I have never received any gift that made me feel as good as I felt when I saw his face as he realized what I had done. All the paper seemed to disappear from it in a flash. I have to admit even I was surprised at how impressive it looked standing there like a gleaming obelisk of pubescent fantasy surrounded by golden foil in my parents living room. He laid his hands on it almost reverently and was muttering, "I can't believe it. I can't believe you did this."

Things were getting a bit dramatic for me at that point, so I switched the surge protector on with the toe of my slipper causing the screen to blink on and the familiar thrumming cadence of the theme music to drown out any sense of solemnity in the room. It took us until after lunch time to get around to opening any of the other presents. We played that game together until our eyes felt ready to fall out of their sockets. A year later, I don't think anyone who has been into the room he keeps it in has been able to say they have anything as cool.

Anyway, you want to know what I got from him that year? A leather checkbook cover. Fucker.

Daerchwing: My best friend ... oh boy. One year, he got the horror of horrors: his girlfriend got him a jumbo-size poster of a baby seal. Ultra close up. Cuddly. And the word "WHY?" in big, black letters. And some small print about not wearing fur coats.

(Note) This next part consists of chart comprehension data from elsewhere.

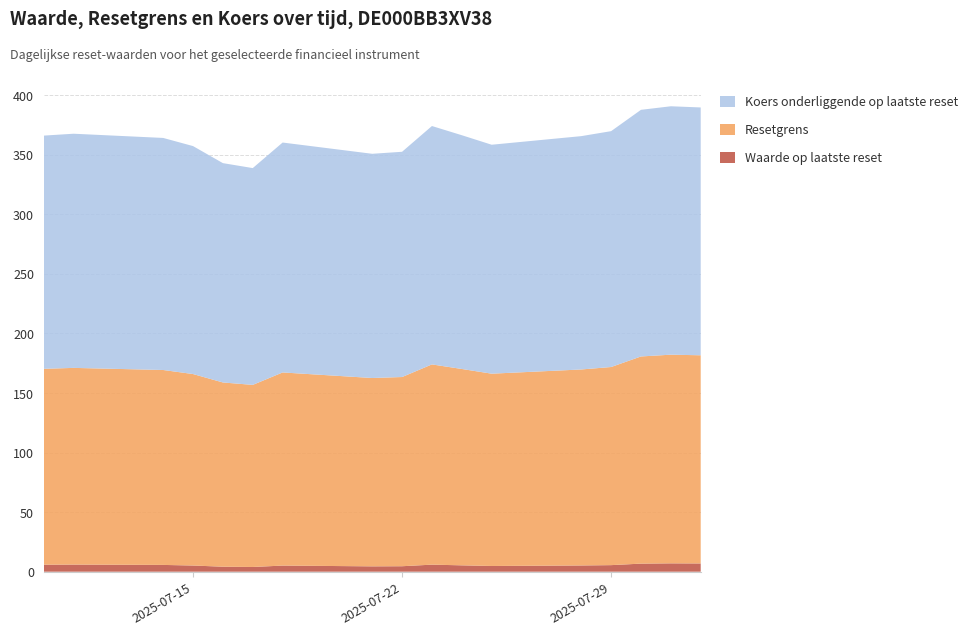

Reading left to right, what are all the values shown in this chart?

Waarde op laatste reset: 5.9	6.0	5.7	5.2	4.2	4.0	5.2	4.5	4.6	5.9	5.3	4.8	5.2	5.5	6.8	7.0	6.9
Resetgrens: 164.5	165.1	163.6	160.8	154.7	152.9	162.1	158.1	158.8	168.1	164.8	161.4	164.5	166.3	173.9	175.2	174.8
Koers onderliggende op laatste reset: 195.8	196.6	194.8	191.4	184.1	182.0	193.0	188.2	189.1	200.1	196.2	192.2	195.9	198.0	207.1	208.5	208.1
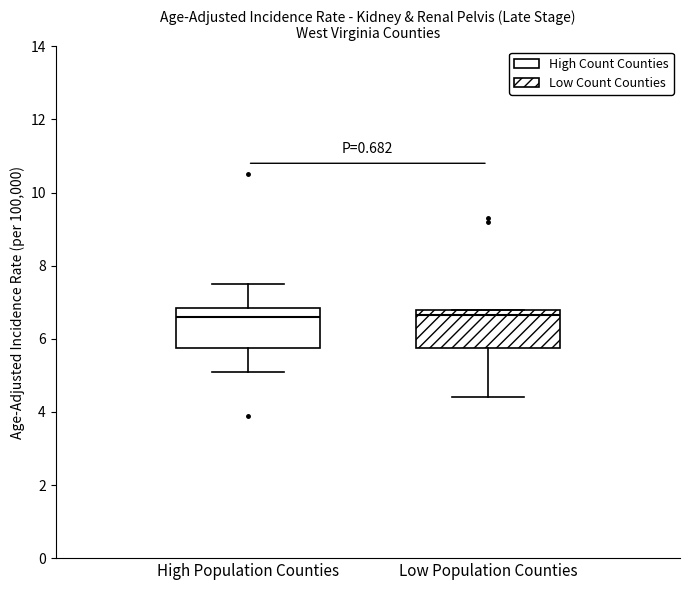

Where is the lower edge of the box for Low Population Counties on the y-axis? The values are not printed on the chart, so give them approximately, as read against the axis.

5.8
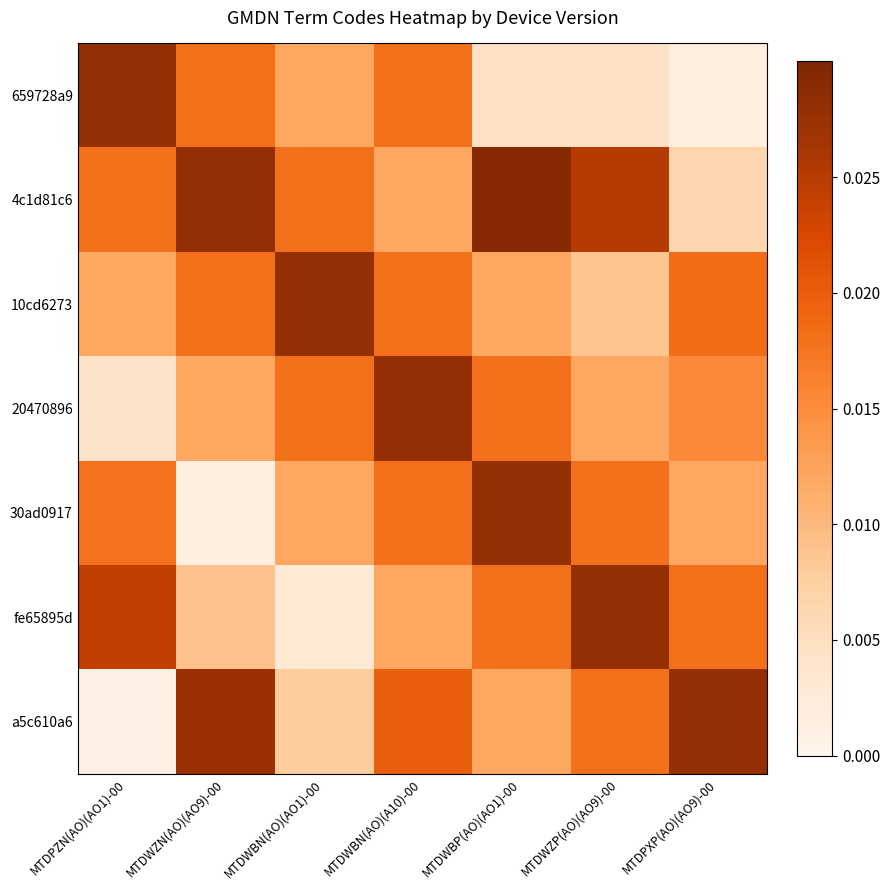

At which category does the chart reach its peak across all series?

MTDWBP(AO)(AO1)-00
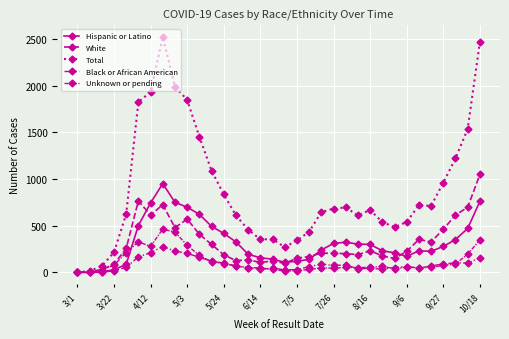

Does the chart have visible grid lines?

Yes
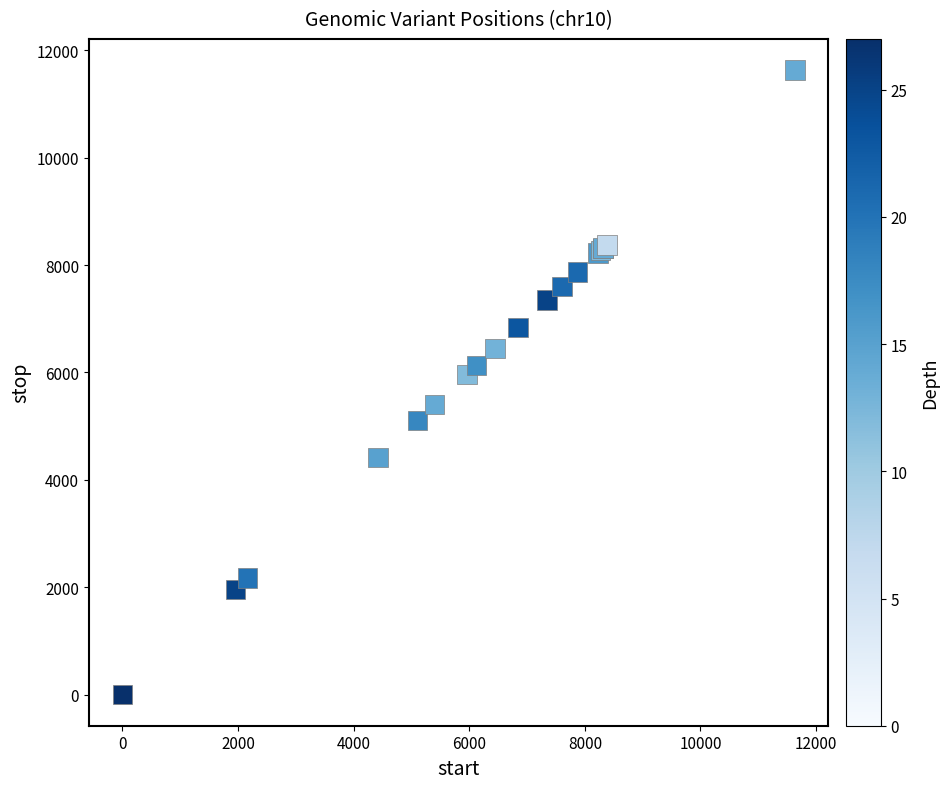

What Y value in the scatter plot is closest to 5816?

5964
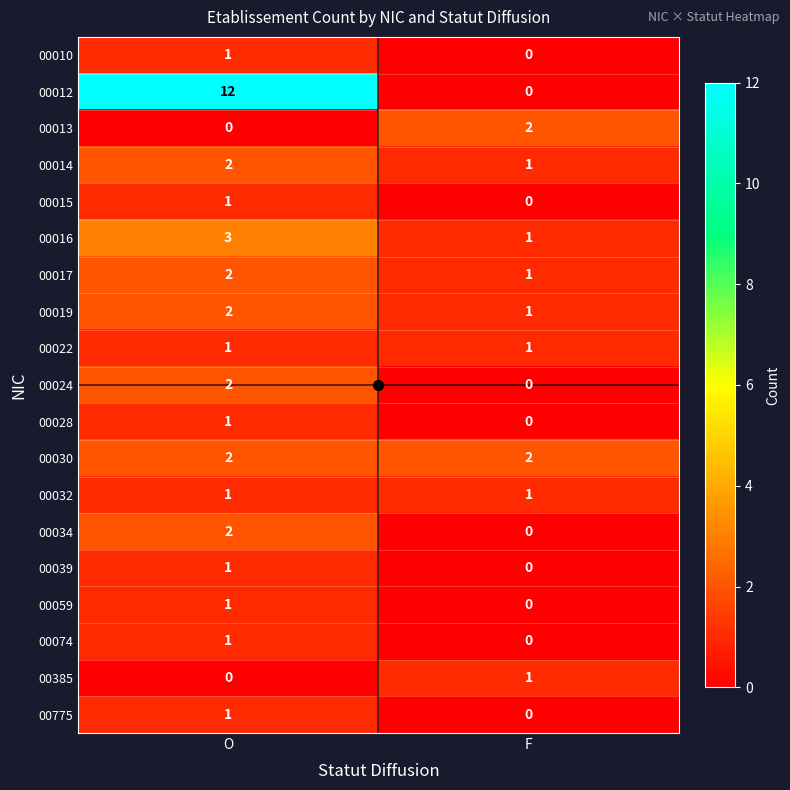

At which category is the sum across all series the highest?

O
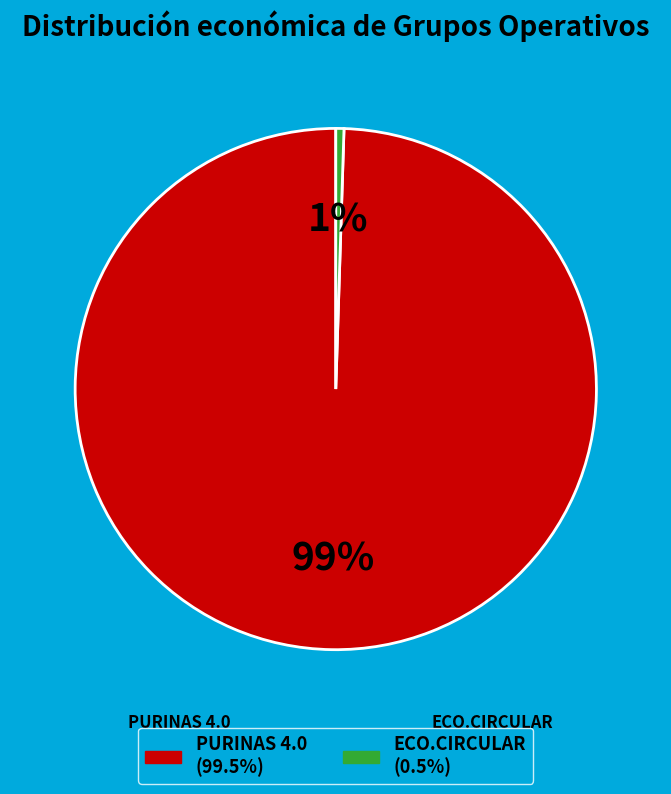

Is it true that PURINAS 4.0 is 99% of the pie?

True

SGTGAFSNA: A Spoon-Pin. That's right, you heard me, a motherfucking Spoon-Pin. Take a spoon, bend it in half, melt down the "spooning" part of it so it looks like a metal rod, glue pin-thing to it, voila, a fucking spoon-pin. It basically looks like you're walking around with the top half of a spoon, or possibly a fork, attached to your shirt/jacket.

TY2K: Neon green plastic alien head, a little bigger than a basketball, 1/4 filled with gross bargain bin lollypops. And a few pubic hairs. Couldn't possibly make that disgusting shit up.

OzzyOsmond: Not just one, but two, deodorant sticks. I was 13, I think.